[[ Given entries, beginning ]]

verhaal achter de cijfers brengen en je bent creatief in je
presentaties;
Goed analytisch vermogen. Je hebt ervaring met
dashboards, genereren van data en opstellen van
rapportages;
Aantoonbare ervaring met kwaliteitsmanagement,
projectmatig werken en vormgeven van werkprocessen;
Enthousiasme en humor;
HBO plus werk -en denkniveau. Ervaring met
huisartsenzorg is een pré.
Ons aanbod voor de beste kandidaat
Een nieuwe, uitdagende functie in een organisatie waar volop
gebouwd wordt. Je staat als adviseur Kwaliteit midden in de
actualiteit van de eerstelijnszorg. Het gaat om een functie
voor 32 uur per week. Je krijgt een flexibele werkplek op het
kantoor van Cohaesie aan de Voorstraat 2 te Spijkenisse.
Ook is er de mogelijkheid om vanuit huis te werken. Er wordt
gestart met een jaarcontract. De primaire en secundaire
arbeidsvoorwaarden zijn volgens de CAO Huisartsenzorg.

[[ Given entries, end ]]

* Task item *
Reproduce the line containing "voor 32 uur" and every line after it. Stop at the last line of the records, and add nothing.

* Reply to the task *
voor 32 uur per week. Je krijgt een flexibele werkplek op het
kantoor van Cohaesie aan de Voorstraat 2 te Spijkenisse.
Ook is er de mogelijkheid om vanuit huis te werken. Er wordt
gestart met een jaarcontract. De primaire en secundaire
arbeidsvoorwaarden zijn volgens de CAO Huisartsenzorg.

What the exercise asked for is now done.